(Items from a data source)
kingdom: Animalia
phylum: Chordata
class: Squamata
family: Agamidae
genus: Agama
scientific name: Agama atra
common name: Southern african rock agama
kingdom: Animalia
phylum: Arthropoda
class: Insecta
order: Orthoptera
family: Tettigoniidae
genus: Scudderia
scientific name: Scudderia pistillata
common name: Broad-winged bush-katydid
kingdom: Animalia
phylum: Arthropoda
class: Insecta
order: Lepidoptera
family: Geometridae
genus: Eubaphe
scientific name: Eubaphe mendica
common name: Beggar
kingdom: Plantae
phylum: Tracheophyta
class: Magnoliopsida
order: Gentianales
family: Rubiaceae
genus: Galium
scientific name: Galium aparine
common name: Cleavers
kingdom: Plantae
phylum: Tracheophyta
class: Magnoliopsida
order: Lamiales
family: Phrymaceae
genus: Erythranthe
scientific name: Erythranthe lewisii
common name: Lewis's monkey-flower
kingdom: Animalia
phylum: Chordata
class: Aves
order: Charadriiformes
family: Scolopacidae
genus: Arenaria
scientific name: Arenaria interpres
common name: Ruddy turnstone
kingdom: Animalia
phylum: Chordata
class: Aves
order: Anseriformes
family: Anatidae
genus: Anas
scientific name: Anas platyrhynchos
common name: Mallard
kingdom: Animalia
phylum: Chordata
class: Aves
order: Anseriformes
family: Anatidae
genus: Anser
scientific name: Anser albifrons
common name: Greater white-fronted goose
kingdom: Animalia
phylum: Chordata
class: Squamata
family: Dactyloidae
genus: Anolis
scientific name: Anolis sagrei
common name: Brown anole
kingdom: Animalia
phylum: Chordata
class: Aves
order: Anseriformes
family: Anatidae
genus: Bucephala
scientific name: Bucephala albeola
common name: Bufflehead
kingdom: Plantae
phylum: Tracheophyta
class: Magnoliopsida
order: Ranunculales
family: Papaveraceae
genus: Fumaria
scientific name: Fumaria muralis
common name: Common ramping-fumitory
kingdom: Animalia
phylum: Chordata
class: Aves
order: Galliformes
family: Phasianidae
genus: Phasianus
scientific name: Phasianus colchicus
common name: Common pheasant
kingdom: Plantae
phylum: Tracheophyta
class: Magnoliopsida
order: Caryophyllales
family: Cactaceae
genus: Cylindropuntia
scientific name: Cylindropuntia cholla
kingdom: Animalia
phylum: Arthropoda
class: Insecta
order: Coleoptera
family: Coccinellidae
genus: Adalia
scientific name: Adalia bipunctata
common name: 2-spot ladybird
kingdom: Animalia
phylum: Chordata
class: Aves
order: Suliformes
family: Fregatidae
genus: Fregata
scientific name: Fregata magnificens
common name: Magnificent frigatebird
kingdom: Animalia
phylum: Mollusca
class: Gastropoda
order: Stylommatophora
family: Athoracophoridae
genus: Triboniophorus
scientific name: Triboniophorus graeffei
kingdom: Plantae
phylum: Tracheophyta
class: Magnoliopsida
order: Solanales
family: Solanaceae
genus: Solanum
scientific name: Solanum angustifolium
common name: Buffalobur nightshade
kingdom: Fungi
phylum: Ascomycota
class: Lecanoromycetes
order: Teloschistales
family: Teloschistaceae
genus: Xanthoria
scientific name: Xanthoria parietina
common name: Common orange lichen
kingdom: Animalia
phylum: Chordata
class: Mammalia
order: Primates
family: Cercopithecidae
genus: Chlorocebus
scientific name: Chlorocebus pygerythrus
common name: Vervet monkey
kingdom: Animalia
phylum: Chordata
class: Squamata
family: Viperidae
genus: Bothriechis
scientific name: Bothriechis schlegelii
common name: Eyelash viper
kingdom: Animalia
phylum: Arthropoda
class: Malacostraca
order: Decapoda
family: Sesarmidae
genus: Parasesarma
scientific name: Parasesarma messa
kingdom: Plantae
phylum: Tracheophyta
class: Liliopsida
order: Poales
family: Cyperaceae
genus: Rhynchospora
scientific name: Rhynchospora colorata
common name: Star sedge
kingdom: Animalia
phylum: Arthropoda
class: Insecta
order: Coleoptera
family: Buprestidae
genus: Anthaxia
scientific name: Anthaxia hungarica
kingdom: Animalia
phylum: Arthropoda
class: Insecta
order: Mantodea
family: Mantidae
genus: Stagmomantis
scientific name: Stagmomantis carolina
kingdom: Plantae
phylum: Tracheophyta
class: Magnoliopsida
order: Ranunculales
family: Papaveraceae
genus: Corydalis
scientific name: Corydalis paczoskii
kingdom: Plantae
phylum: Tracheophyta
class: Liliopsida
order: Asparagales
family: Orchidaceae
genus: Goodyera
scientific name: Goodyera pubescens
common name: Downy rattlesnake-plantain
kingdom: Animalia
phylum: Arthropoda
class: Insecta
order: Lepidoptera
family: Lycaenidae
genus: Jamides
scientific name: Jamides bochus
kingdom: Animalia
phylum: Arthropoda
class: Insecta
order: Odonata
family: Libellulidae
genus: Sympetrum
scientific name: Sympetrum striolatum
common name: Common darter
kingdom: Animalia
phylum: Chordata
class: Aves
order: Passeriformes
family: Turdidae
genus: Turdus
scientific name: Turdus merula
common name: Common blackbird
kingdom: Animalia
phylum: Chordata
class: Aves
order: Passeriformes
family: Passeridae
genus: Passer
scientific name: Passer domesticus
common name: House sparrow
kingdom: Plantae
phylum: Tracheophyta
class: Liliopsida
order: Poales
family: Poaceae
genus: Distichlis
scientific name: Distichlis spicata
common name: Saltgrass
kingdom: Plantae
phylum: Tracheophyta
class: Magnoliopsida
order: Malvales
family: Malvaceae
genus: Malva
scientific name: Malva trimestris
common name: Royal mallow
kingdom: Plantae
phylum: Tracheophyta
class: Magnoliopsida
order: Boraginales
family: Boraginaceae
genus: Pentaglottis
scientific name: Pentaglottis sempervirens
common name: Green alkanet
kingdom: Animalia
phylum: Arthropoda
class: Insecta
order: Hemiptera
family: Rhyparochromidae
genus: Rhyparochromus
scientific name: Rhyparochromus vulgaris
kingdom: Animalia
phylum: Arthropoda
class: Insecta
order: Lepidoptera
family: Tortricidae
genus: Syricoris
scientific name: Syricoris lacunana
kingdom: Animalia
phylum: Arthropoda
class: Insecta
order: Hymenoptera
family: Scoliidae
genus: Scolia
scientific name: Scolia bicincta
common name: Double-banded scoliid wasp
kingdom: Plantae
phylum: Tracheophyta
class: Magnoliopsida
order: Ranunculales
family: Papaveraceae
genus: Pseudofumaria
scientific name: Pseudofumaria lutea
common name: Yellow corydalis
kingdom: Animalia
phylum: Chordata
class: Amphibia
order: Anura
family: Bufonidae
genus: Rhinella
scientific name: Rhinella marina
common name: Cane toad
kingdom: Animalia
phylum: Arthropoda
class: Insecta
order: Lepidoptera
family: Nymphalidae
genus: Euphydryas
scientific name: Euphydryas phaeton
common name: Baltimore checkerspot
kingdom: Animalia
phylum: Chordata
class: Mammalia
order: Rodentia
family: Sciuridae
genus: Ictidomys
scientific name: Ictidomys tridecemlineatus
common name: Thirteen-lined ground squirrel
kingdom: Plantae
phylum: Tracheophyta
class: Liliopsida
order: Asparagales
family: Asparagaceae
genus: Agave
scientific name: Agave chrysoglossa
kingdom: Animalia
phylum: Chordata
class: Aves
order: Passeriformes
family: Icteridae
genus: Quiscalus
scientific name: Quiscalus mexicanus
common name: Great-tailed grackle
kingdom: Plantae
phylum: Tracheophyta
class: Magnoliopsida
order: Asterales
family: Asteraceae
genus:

GOAL OF THE EXERCISE »
Please write out every line of the listing above, word for word and in the same order.

SOLUTION FOR THIS EXERCISE »
kingdom: Animalia
phylum: Chordata
class: Squamata
family: Agamidae
genus: Agama
scientific name: Agama atra
common name: Southern african rock agama
kingdom: Animalia
phylum: Arthropoda
class: Insecta
order: Orthoptera
family: Tettigoniidae
genus: Scudderia
scientific name: Scudderia pistillata
common name: Broad-winged bush-katydid
kingdom: Animalia
phylum: Arthropoda
class: Insecta
order: Lepidoptera
family: Geometridae
genus: Eubaphe
scientific name: Eubaphe mendica
common name: Beggar
kingdom: Plantae
phylum: Tracheophyta
class: Magnoliopsida
order: Gentianales
family: Rubiaceae
genus: Galium
scientific name: Galium aparine
common name: Cleavers
kingdom: Plantae
phylum: Tracheophyta
class: Magnoliopsida
order: Lamiales
family: Phrymaceae
genus: Erythranthe
scientific name: Erythranthe lewisii
common name: Lewis's monkey-flower
kingdom: Animalia
phylum: Chordata
class: Aves
order: Charadriiformes
family: Scolopacidae
genus: Arenaria
scientific name: Arenaria interpres
common name: Ruddy turnstone
kingdom: Animalia
phylum: Chordata
class: Aves
order: Anseriformes
family: Anatidae
genus: Anas
scientific name: Anas platyrhynchos
common name: Mallard
kingdom: Animalia
phylum: Chordata
class: Aves
order: Anseriformes
family: Anatidae
genus: Anser
scientific name: Anser albifrons
common name: Greater white-fronted goose
kingdom: Animalia
phylum: Chordata
class: Squamata
family: Dactyloidae
genus: Anolis
scientific name: Anolis sagrei
common name: Brown anole
kingdom: Animalia
phylum: Chordata
class: Aves
order: Anseriformes
family: Anatidae
genus: Bucephala
scientific name: Bucephala albeola
common name: Bufflehead
kingdom: Plantae
phylum: Tracheophyta
class: Magnoliopsida
order: Ranunculales
family: Papaveraceae
genus: Fumaria
scientific name: Fumaria muralis
common name: Common ramping-fumitory
kingdom: Animalia
phylum: Chordata
class: Aves
order: Galliformes
family: Phasianidae
genus: Phasianus
scientific name: Phasianus colchicus
common name: Common pheasant
kingdom: Plantae
phylum: Tracheophyta
class: Magnoliopsida
order: Caryophyllales
family: Cactaceae
genus: Cylindropuntia
scientific name: Cylindropuntia cholla
kingdom: Animalia
phylum: Arthropoda
class: Insecta
order: Coleoptera
family: Coccinellidae
genus: Adalia
scientific name: Adalia bipunctata
common name: 2-spot ladybird
kingdom: Animalia
phylum: Chordata
class: Aves
order: Suliformes
family: Fregatidae
genus: Fregata
scientific name: Fregata magnificens
common name: Magnificent frigatebird
kingdom: Animalia
phylum: Mollusca
class: Gastropoda
order: Stylommatophora
family: Athoracophoridae
genus: Triboniophorus
scientific name: Triboniophorus graeffei
kingdom: Plantae
phylum: Tracheophyta
class: Magnoliopsida
order: Solanales
family: Solanaceae
genus: Solanum
scientific name: Solanum angustifolium
common name: Buffalobur nightshade
kingdom: Fungi
phylum: Ascomycota
class: Lecanoromycetes
order: Teloschistales
family: Teloschistaceae
genus: Xanthoria
scientific name: Xanthoria parietina
common name: Common orange lichen
kingdom: Animalia
phylum: Chordata
class: Mammalia
order: Primates
family: Cercopithecidae
genus: Chlorocebus
scientific name: Chlorocebus pygerythrus
common name: Vervet monkey
kingdom: Animalia
phylum: Chordata
class: Squamata
family: Viperidae
genus: Bothriechis
scientific name: Bothriechis schlegelii
common name: Eyelash viper
kingdom: Animalia
phylum: Arthropoda
class: Malacostraca
order: Decapoda
family: Sesarmidae
genus: Parasesarma
scientific name: Parasesarma messa
kingdom: Plantae
phylum: Tracheophyta
class: Liliopsida
order: Poales
family: Cyperaceae
genus: Rhynchospora
scientific name: Rhynchospora colorata
common name: Star sedge
kingdom: Animalia
phylum: Arthropoda
class: Insecta
order: Coleoptera
family: Buprestidae
genus: Anthaxia
scientific name: Anthaxia hungarica
kingdom: Animalia
phylum: Arthropoda
class: Insecta
order: Mantodea
family: Mantidae
genus: Stagmomantis
scientific name: Stagmomantis carolina
kingdom: Plantae
phylum: Tracheophyta
class: Magnoliopsida
order: Ranunculales
family: Papaveraceae
genus: Corydalis
scientific name: Corydalis paczoskii
kingdom: Plantae
phylum: Tracheophyta
class: Liliopsida
order: Asparagales
family: Orchidaceae
genus: Goodyera
scientific name: Goodyera pubescens
common name: Downy rattlesnake-plantain
kingdom: Animalia
phylum: Arthropoda
class: Insecta
order: Lepidoptera
family: Lycaenidae
genus: Jamides
scientific name: Jamides bochus
kingdom: Animalia
phylum: Arthropoda
class: Insecta
order: Odonata
family: Libellulidae
genus: Sympetrum
scientific name: Sympetrum striolatum
common name: Common darter
kingdom: Animalia
phylum: Chordata
class: Aves
order: Passeriformes
family: Turdidae
genus: Turdus
scientific name: Turdus merula
common name: Common blackbird
kingdom: Animalia
phylum: Chordata
class: Aves
order: Passeriformes
family: Passeridae
genus: Passer
scientific name: Passer domesticus
common name: House sparrow
kingdom: Plantae
phylum: Tracheophyta
class: Liliopsida
order: Poales
family: Poaceae
genus: Distichlis
scientific name: Distichlis spicata
common name: Saltgrass
kingdom: Plantae
phylum: Tracheophyta
class: Magnoliopsida
order: Malvales
family: Malvaceae
genus: Malva
scientific name: Malva trimestris
common name: Royal mallow
kingdom: Plantae
phylum: Tracheophyta
class: Magnoliopsida
order: Boraginales
family: Boraginaceae
genus: Pentaglottis
scientific name: Pentaglottis sempervirens
common name: Green alkanet
kingdom: Animalia
phylum: Arthropoda
class: Insecta
order: Hemiptera
family: Rhyparochromidae
genus: Rhyparochromus
scientific name: Rhyparochromus vulgaris
kingdom: Animalia
phylum: Arthropoda
class: Insecta
order: Lepidoptera
family: Tortricidae
genus: Syricoris
scientific name: Syricoris lacunana
kingdom: Animalia
phylum: Arthropoda
class: Insecta
order: Hymenoptera
family: Scoliidae
genus: Scolia
scientific name: Scolia bicincta
common name: Double-banded scoliid wasp
kingdom: Plantae
phylum: Tracheophyta
class: Magnoliopsida
order: Ranunculales
family: Papaveraceae
genus: Pseudofumaria
scientific name: Pseudofumaria lutea
common name: Yellow corydalis
kingdom: Animalia
phylum: Chordata
class: Amphibia
order: Anura
family: Bufonidae
genus: Rhinella
scientific name: Rhinella marina
common name: Cane toad
kingdom: Animalia
phylum: Arthropoda
class: Insecta
order: Lepidoptera
family: Nymphalidae
genus: Euphydryas
scientific name: Euphydryas phaeton
common name: Baltimore checkerspot
kingdom: Animalia
phylum: Chordata
class: Mammalia
order: Rodentia
family: Sciuridae
genus: Ictidomys
scientific name: Ictidomys tridecemlineatus
common name: Thirteen-lined ground squirrel
kingdom: Plantae
phylum: Tracheophyta
class: Liliopsida
order: Asparagales
family: Asparagaceae
genus: Agave
scientific name: Agave chrysoglossa
kingdom: Animalia
phylum: Chordata
class: Aves
order: Passeriformes
family: Icteridae
genus: Quiscalus
scientific name: Quiscalus mexicanus
common name: Great-tailed grackle
kingdom: Plantae
phylum: Tracheophyta
class: Magnoliopsida
order: Asterales
family: Asteraceae
genus:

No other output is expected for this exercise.